• Exercise goal
Below are some entries. Copy each line that holds the string "dashed".

★ ★ ★

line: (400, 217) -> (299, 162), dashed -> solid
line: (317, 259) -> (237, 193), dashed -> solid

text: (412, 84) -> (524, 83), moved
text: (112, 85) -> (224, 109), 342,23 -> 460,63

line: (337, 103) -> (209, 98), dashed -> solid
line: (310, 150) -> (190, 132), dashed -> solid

★ ★ ★

• Result of this task
line: (400, 217) -> (299, 162), dashed -> solid
line: (317, 259) -> (237, 193), dashed -> solid
line: (337, 103) -> (209, 98), dashed -> solid
line: (310, 150) -> (190, 132), dashed -> solid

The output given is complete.